A new law in Indiana will ban the abortion of a fetus that has been diagnosed with a defect or disability, such as Down syndrome.
The bill was signed into law by Republican Gov. Mike Pence on March 24, two weeks after it was approved by the Indiana Legislature and just hours ahead of its deadline, the Associated Press reports.
Pence referred to the bill as “a comprehensive pro-life measure that affirms the value of all human life.”
The bill bans abortions due to fetal abnormalities, while also prohibiting abortions because of a fetus’ race, sex or ancestry.
An aborted fetus will have to be disposed of through burial or cremation, instead of being treated like medical waste.
“I believe that a society can be judged by how it deals with its most vulnerable — the aged, the infirm, the disabled and the unborn,” Pence said in a statement.
Planned Parenthood of Indiana and Kentucky plans to ask a court to block the legislation before it goes into effect in July.
“It is clear that the governor is more comfortable practicing medicine without a license than behaving as a responsible lawyer, as he picks and chooses which constitutional rights are appropriate,” Betty Cockrum, the organization’s president and CEO, said in a statement.

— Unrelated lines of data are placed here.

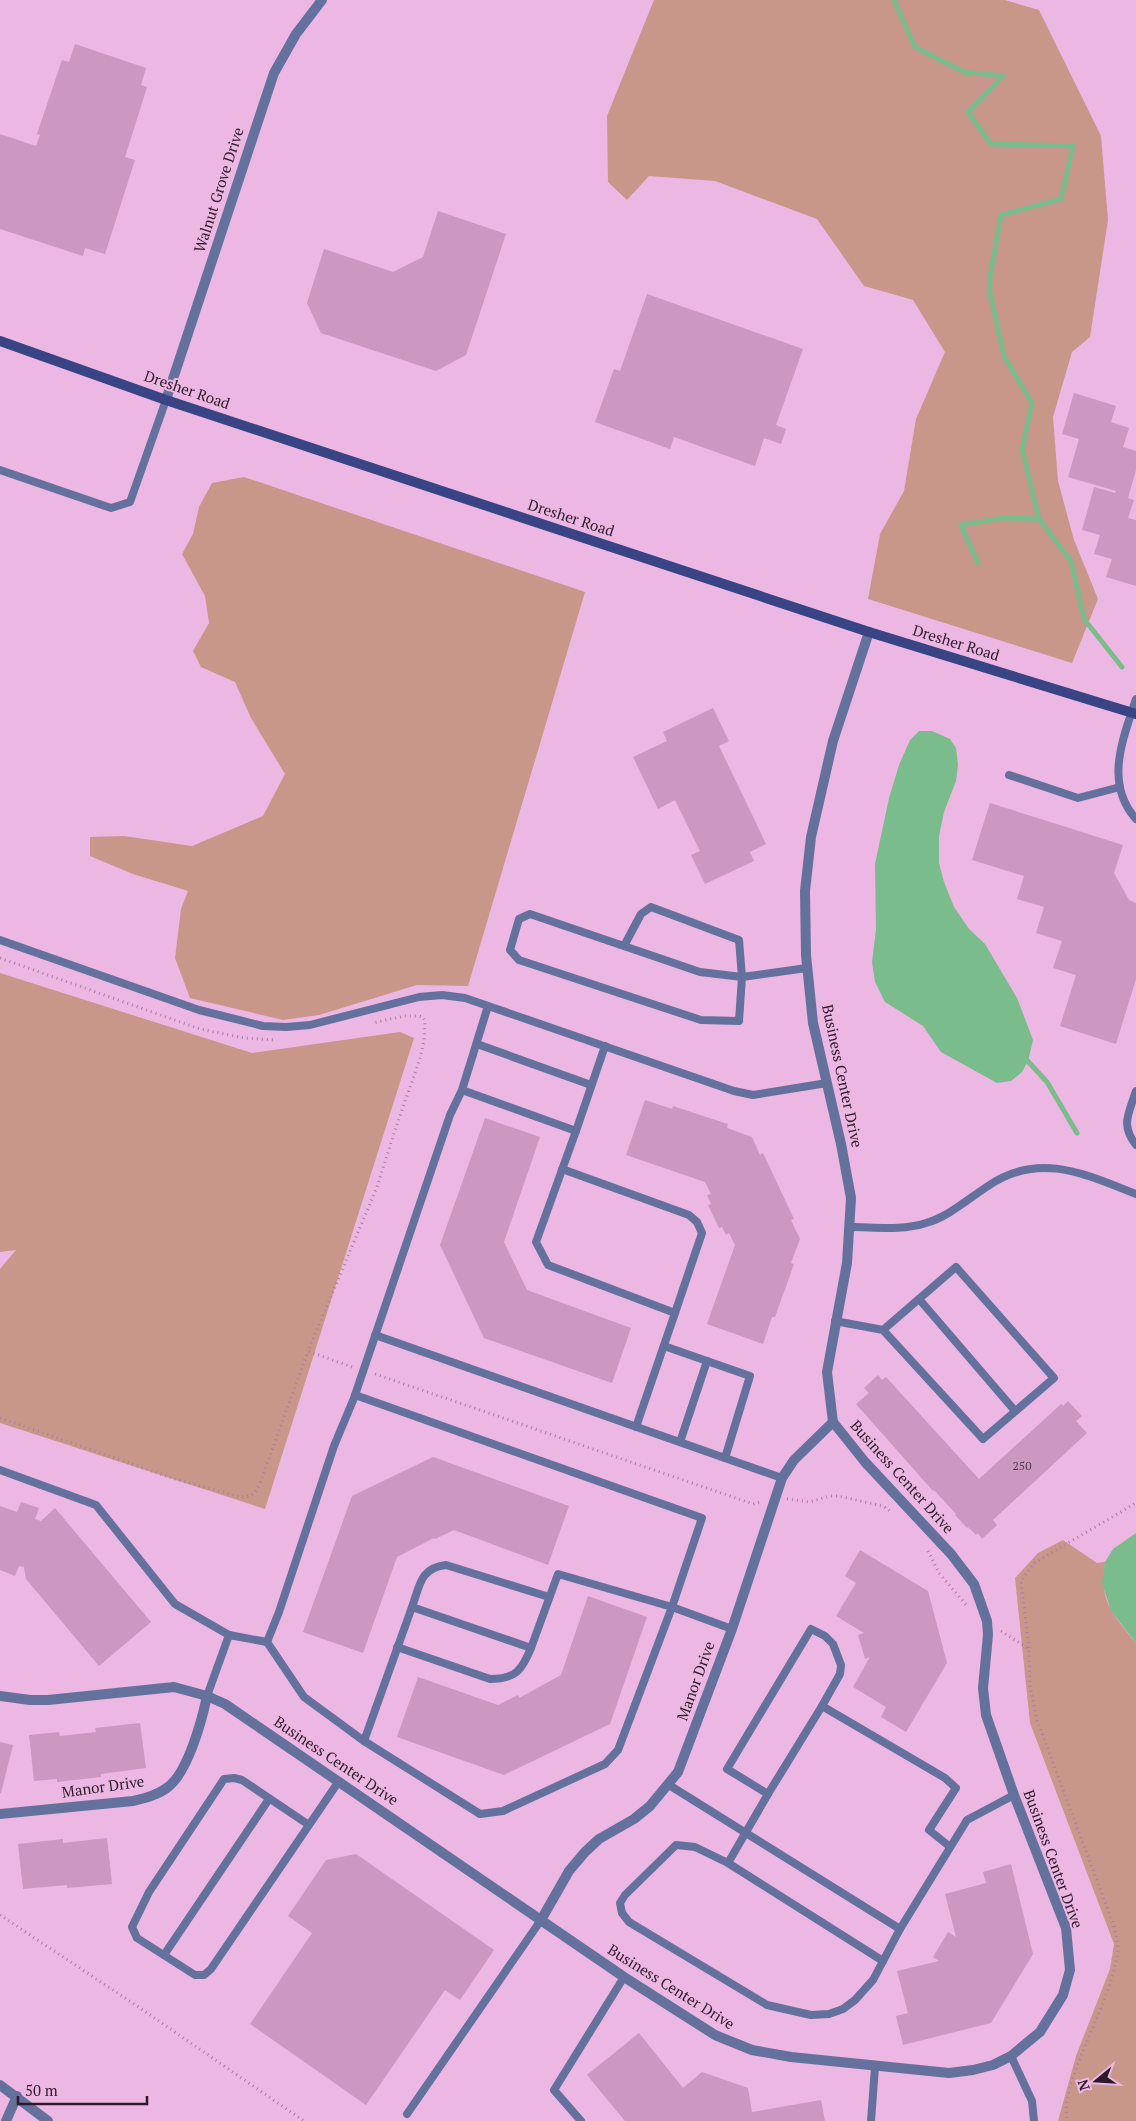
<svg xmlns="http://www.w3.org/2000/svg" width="1136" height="2121" font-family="'PT Serif',serif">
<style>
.green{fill:#c9968a}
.water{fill:#7bbc8d}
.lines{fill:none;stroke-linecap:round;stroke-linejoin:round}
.stream{stroke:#7bbc8d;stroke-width:5}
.building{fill:#ca98c1}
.path{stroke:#a87fa1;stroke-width:3;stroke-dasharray:1 4;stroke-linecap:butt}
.lane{stroke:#65719d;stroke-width:8}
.street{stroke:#65719d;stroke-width:10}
.secondary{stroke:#384483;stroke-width:10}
.labels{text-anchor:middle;stroke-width:4;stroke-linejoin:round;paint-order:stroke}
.number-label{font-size:12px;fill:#54394f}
.street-label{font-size:15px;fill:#2c1929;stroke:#ecb7e2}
</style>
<rect width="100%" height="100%" fill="#ecb7e2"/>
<g class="green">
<polygon points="654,0 1005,0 1039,10 1101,136 1108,220 1090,337 1072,352 1053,417 1058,481 1074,540 1098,599 1072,663 868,599 880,534 904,491 916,419 945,352 913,300 864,286 817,219 715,181 649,176 627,200 608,182 607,116"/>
<polygon points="244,477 585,592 468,986 417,985 319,1015 283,1020 190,998 175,958 181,909 188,891 133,874 90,856 90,837 124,836 192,846 263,816 285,774 251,718 235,682 201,667 193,651 209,623 205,596 182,554 193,534 199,507 212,483"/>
<polygon points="0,973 252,1053 400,1032 414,1038 265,1509 0,1423 0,1269 16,1250 0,1252"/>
<path d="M1063 1540 1097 1563 1105 1562C1099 1602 1112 1613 1136 1643V2121H1058L1076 2056 1110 1969 1114 1944 1030 1723 1015 1578 1038 1553Z"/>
</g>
<g class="water">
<polygon points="919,731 932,731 950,739 956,748 958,765 956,781 944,812 939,836 939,863 944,882 954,907 969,929 985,944 1017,998 1033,1040 1028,1061 1022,1072 1011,1081 997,1083 941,1052 923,1026 885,1002 875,982 872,962 876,930 875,864 889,798 899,765 910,740"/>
<polygon points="1136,1533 1136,1643 1111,1611 1102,1583 1105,1562 1113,1549"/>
</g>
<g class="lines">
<g class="stream">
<polyline points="894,0 915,47 964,72 1003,76 968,112 991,144 1073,146 1061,199 1001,215 990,277 990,293 1004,356 1032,403 1022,449 1039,519 1003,518 961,525 978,563"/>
<polyline points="1039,519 1071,561 1084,619 1122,667"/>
<polyline points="1023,1056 1047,1082 1077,1133"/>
</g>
</g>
<g class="building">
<polygon points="75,44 146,68 141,85 147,87 125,157 135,160 105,254 85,248 83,256 0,229 0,134 36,146 40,135 37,134 62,60 69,62"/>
<polygon points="438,211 506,234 466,355 436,371 321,333 307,303 324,249 393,272 423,257"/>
<polygon points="647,294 803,349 776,425 786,429 781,444 764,438 755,466 674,437 670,449 595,422 614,369 620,371"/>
<polygon points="1074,393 1116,406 1111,422 1129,428 1123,447 1136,451 1136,470 1128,498 1134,500 1128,518 1136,520 1136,586 1106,577 1112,559 1094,554 1100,535 1082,530 1094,487 1115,493 1116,491 1068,477 1079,439 1062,434"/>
<polygon points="713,708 729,741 719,746 766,844 750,852 754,861 705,884 691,855 700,851 675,800 658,809 633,757 667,741 663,732"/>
<polygon points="990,803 1123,845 1114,873 1129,900 1136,903 1136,979 1116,1044 1060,1026 1076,975 1053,968 1062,941 1036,933 1044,907 1017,899 1024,876 972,860"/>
<polygon points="645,1100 672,1109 673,1106 728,1124 727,1128 752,1137 760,1155 763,1153 794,1219 791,1220 800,1239 791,1263 794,1264 775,1317 772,1317 763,1344 707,1324 735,1245 729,1233 726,1235 722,1227 719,1228 708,1205 711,1204 707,1195 711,1194 705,1182 626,1155"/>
<polygon points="485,1118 540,1137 504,1242 527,1290 631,1328 612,1383 484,1338 440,1245"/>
<polygon points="878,1375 882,1380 886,1377 979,1479 1061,1404 1063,1406 1068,1401 1082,1416 1076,1421 1087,1433 993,1520 997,1525 982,1539 978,1533 976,1535 968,1527 967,1528 955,1515 956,1514 934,1490 933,1491 856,1404 869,1393 864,1388"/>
<polygon points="433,1457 569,1506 548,1565 454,1530 435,1539 434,1538 397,1557 363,1653 303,1632 352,1496"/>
<polygon points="21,1502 39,1508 35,1519 41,1521 55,1508 151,1622 99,1666 26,1579 24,1567 19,1566 15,1576 0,1570 0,1506 17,1512"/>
<polygon points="860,1550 928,1591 947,1663 906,1732 881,1717 886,1707 853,1687 870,1657 865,1659 858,1635 864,1633 836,1616 856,1583 845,1576"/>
<polygon points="588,1596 647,1617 610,1724 504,1775 397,1737 418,1677 498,1705 518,1695 519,1698 561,1675"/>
<polygon points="140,1723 146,1768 101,1774 101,1777 57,1782 57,1779 34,1781 29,1735 59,1732 60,1736 96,1732 95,1728"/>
<polygon points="0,1742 13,1745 1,1793 0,1793"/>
<polygon points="107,1838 112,1884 67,1888 67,1885 23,1889 18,1844 63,1839 63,1843"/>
<polygon points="356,1854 494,1950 460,2000 445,1990 366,2105 250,2024 312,1933 288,1916 326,1860"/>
<polygon points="1011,1864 1033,1954 991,2023 903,2045 896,2016 908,2013 897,1971 939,1961 933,1957 948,1932 956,1937 945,1894 986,1883 983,1872"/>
<polygon points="639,2033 683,2088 702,2072 748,2088 752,2112 821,2100 825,2121 625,2121 587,2075"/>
</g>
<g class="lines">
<g class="path">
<polyline points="0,958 200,1029 244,1038 274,1040"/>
<polyline points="352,1367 308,1351 377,1187 396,1127 420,1059 424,1041 425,1021 423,1017 418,1016 404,1016 373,1023"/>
<polyline points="375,1374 753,1504 761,1502"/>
<path d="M0 1418 172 1478 240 1497C253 1497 255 1494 260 1483L308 1351"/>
<polyline points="787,1499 809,1502 830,1496 838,1496 883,1506 890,1511"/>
<polyline points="928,1551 939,1573 968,1607"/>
<path d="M1001 1631 1029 1649 1030 1686 1037 1720 1114 1926C1116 1937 1119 1946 1117 1957 1108 2002 1083 2043 1070 2087L1066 2105 1067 2121"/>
<polyline points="1029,1648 1021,1581 1034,1563 1136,1503"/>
<polyline points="0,1915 137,2006 304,2121"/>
</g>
<g class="lane">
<polyline points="0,470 111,508 130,502 166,400"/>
<path d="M1136 699C1123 739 1104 783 1136 819"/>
<polyline points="1009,775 1078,798 1120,787"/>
<polyline points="0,940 199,1010 263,1026 286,1027 310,1025 419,997 442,995 465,998 734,1091 753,1095 827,1083"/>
<polyline points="624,946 641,914 651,907 739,940 742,977 739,1021 701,1020 519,960 510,950 519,919 530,914 700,972 742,977 807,968"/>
<polyline points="477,1044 591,1085"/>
<polyline points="462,1090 576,1131 536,1242 548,1265 675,1313 636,1427"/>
<path d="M1136 1091C1129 1113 1120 1125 1136 1145"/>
<polyline points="576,1131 605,1046"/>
<polyline points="562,1169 689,1215 697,1222 702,1233 675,1313"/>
<path d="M850 1227C874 1227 902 1231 926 1223 948 1217 968 1199 988 1186 1039 1151 1085 1174 1136 1194"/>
<polyline points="919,1299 1015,1411"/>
<polyline points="835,1321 883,1330 983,1439 1054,1378 956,1267 883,1330"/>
<polyline points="375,1335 782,1478"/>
<polyline points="664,1346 750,1376 725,1458"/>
<polyline points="355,1395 702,1518 672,1607 618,1750 605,1764 503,1811 480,1814 364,1741"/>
<polyline points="680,1442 707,1361"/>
<polyline points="0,1470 96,1505 175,1604 229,1635"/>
<path d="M412 1607C420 1585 420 1568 446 1565L549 1597"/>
<polyline points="267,1642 304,1697 364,1741 412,1607 531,1648 558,1574 672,1607 732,1629"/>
<path d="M397 1647 490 1679C516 1679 522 1670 531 1648"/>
<polyline points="207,1696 229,1635 267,1642 279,1612 334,1446 354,1398 450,1115 462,1090 488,1006"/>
<polyline points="669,1785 900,1929 967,1820 1014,1795"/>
<polyline points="768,1794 822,1706"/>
<polyline points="309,1825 242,1780 234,1778 224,1779 149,1892 132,1927 137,1938 195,1975 204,1975 211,1969 339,1781"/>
<polyline points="728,1863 883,1961"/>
<polyline points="900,1929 873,1980 855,2000 843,2009 829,2014 811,2015 767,2005 629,1922 622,1913 620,1903 625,1895 676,1845 695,1847 728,1863 768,1794 727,1769 811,1629 825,1636 833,1644 841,1665 840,1674 822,1706 945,1778 956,1788 929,1830 949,1846"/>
<polyline points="164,1955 269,1799"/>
<polyline points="1011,2056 1032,2101 1034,2121"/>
<polyline points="407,2114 541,1920"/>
<polyline points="581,2121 554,2090 624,1977"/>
<polyline points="871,2121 875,2067"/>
</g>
<g class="street">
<polyline points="166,400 274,73 296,34 322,0"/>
<polyline points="0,1696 30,1700 48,1700 174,1687 207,1696 225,1704 624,1977 715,2035 752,2050 791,2057 949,2073 973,2070 993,2065 1011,2056 1040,2032 1063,1995 1070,1970 1066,1928 1014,1795 986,1715 983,1688 988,1635 987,1621 974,1584 951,1554 865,1462 833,1422 827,1372 847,1263 851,1198 841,1144 813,1023 806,955 805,891 811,837 833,741 869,632"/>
<path d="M0 1814 133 1801C145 1798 158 1795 168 1787 188 1772 202 1720 207 1696"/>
<polyline points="541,1920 569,1871 585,1852 599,1839 634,1819 650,1806 678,1772 732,1629 782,1478 794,1460 833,1422"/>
<polyline points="0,2085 48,2121"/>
<polyline points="6,2121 17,2096"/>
</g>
<polyline class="secondary" points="0,341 166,400 869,632 1136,714"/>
</g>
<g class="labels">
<g class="number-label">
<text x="1022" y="1470">250</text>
</g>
<g class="street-label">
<text transform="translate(219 190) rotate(-72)" y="5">Walnut Grove Drive</text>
<text transform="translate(187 390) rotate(19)" y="5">Dresher Road</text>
<text transform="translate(571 518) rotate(18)" y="5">Dresher Road</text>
<text transform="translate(956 643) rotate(17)" y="5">Dresher Road</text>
<text transform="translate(842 1076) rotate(78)" y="5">Business Center Drive</text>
<text transform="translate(902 1477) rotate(48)" y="5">Business Center Drive</text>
<text transform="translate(696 1681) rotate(-70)" y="5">Manor Drive</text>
<text transform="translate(336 1761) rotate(34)" y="5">Business Center Drive</text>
<text transform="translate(103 1787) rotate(-8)" y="5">Manor Drive</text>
<text transform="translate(1053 1859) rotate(70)" y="5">Business Center Drive</text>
<text transform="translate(671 1987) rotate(32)" y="5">Business Center Drive</text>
</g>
</g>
<g transform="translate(1096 2081) rotate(252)" stroke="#ecb7e2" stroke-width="4" paint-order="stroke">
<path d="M0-4L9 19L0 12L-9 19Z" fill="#2c1929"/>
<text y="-8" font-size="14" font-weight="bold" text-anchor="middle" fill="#2c1929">N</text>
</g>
<path d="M18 2096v8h129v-8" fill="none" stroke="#2c1929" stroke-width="2.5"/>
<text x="25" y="2096" font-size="15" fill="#2c1929" stroke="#ecb7e2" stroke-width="4" paint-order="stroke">50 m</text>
</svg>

A national group of gynecologists and multiple female Republican members of Indiana’s GOP-dominated Legislature think the law goes too far in controlling a woman’s rights. They tried to stop Pence from signing the bill into law, but were unsuccessful.
“We know that you’re going to be forcing woman and families to suffer emotionally because they’re going to be force to carry pregnancies that are not viable,” Kate Connors, director of communications for the American College of Obstetricians and Gynecologists, said. “We’ve been hoping that the resounding chorus of voices would hit home. It obviously did not.”
Indiana is the second state to ban abortions due to fetal defects. North Dakota passed similar legislation in 2013, defining a genetic abnormality as “any defect, disease, or disorder that is inherited genetically," according to Legislative Tracker. "The term includes any physical disfigurement, scoliosis, dwarfism, Down syndrome, albinism, amelia, or any other type of physical or mental disability, abnormality, or disease."